● GOAL OF THE EXERCISE: Note each line in the data holding the string "Muzyka" and report it.

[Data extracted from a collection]
--

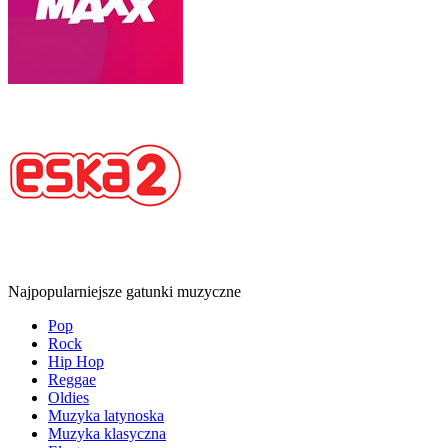
Najpopularniejsze gatunki muzyczne
Pop
Rock
Hip Hop
Reggae
Oldies
Muzyka latynoska
Muzyka klasyczna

--

● FINAL ANSWER:
Muzyka latynoska
Muzyka klasyczna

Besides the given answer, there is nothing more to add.